There isn’t one East End business or cultural institution that hasn’t felt the effects of COVID-19. Now, more than ever, people need a reason to smile—a welcome distraction from the nightmarish headlines—and, thankfully, Bay Street Theater’s new Bay Street To-Go program aims to lift the spirits of adults and children throughout the Hamptons and North Fork.
Bay Street Director of Education Allen O’Reilly will lead the new Online Children’s Theater Camp beginning Monday, March 30. The free program, intended for children ages 7–13, will livestream on Zoom every Monday through Friday from 2–3 p.m. with lessons in vocal warmups, script reading and body movement. “One of the great things about our director of education is he’s going to get people moving,” Bay Street Executive Director Tracy Mitchell notes. “It’s a break from their schoolwork and hopefully a chance to connect with some of their friends or meet new ones.” To sign up your child, visit baystreet.org/education.
It’s difficult to imagine what a video conference with more than 200 people would look like, but anyone participating in Bay Street’s first ever Sip ’n’ Sing on Friday, March 27 is about to find out. Viewers will join cabaret singer Valerie dilorenzo and Mitchell on Zoom with drinks in hand (Order Takeout/Delivery from Hamptons Wine & Liquor Stores) as dilorenzo leads the first installment of this weekly group sing-along. The event links will be sent out via email each Friday, so make sure to sign up for Bay Street eblasts. “In the first half hour, we had over 185 people [sign up],” Mitchell says. “It’s a good sign—it shows how badly people want to connect.” She adds that anyone who has ideas for Sip ’n’ Sing themes should message Bay Street on Facebook.
While the goal of Sip ’n’ Sing is to lift people’s spirits and cultivate laughter, Mitchell notes that she will take a moment to remember and toast two of Bay Street’s dear friends and collaborators whose lives were claimed by COVID-19 this week—playwright Terrence McNally and actor Mark Blum. “He was most recently in our production of Fellow Travelers, and he was in our very first production and many productions throughout the years,” Mitchell says of Blum. “It’s been tough for the Bay Street family too, like everybody, it’s been a tough realization that this is really hitting home.” Artistic Director Scott Schwartz adds of McNally, “He was a brilliant writer, one of the finest of his generation, and this is a profound loss for all who work in or love the theater.”

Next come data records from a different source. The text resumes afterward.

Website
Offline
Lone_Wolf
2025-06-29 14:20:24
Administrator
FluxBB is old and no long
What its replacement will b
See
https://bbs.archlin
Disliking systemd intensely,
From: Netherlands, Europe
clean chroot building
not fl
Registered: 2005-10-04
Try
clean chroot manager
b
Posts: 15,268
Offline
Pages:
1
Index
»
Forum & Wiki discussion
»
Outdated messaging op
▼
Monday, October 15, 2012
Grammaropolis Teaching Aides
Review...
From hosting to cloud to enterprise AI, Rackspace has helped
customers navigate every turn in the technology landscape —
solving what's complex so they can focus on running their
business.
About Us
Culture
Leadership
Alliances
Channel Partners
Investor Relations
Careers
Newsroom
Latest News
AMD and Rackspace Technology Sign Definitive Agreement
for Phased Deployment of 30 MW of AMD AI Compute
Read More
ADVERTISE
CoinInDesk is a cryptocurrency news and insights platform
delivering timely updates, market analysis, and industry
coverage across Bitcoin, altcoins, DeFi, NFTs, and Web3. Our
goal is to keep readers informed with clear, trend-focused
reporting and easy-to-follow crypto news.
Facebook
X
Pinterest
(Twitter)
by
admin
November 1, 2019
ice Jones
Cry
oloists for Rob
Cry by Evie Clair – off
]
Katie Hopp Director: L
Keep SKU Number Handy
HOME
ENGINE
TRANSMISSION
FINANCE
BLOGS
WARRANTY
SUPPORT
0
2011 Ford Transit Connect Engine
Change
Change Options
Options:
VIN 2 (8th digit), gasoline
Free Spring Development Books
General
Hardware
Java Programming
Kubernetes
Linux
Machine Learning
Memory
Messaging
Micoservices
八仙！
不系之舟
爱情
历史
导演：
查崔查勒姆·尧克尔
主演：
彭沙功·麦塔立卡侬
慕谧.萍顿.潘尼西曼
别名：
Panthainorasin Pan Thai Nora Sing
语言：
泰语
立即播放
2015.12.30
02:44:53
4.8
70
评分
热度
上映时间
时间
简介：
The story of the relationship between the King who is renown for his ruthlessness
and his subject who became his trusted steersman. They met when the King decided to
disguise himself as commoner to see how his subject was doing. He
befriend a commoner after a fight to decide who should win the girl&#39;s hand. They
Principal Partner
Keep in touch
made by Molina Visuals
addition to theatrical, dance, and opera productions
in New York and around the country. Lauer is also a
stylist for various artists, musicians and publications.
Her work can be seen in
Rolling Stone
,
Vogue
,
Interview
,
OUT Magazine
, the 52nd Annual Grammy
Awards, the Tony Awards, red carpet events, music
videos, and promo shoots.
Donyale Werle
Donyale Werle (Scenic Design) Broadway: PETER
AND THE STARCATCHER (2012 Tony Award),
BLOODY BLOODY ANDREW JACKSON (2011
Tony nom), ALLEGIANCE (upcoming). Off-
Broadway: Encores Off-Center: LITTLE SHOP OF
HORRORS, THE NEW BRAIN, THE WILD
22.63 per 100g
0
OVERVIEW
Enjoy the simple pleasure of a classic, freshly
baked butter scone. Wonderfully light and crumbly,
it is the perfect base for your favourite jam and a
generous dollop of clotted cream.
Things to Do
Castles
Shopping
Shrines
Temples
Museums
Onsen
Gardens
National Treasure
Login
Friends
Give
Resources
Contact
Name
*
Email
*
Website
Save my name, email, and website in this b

Despite the uncertainty of when life on the East End will return to normal, the Bay Street team is busy planning for the 2020 Mainstage Season, whether it will be allowed to have a full audience, half or even less. Those with the means to buy a summer subscription or donate money should consider doing so online to help the organization continue operating without furloughing employees for as long as possible. “If you’ve lost your job and don’t have a way to help financially, you can always come to the sing-along and spread the good cheer,” Mitchell clarifies.
“I think that at the end of the day, we need to support all of our doctors, our first responders and all of those folks. And if we can’t stand behind them with applause and a thank you, we can stand behind them by lifting people’s spirits,” Mitchell says, adding that Bay Street is donating rubber gloves and whatever else the local hospital needs to help the community in any way they can. “Just connecting, even virtually, is such a help, because you realize that all of us are in this together, and we’re only going to survive it together…We must keep our spirits up, and that’s what the arts do. I can only offer that I will continue to do that every day that I get up, think to myself what I’m grateful for, and then take that and try to pass it along.”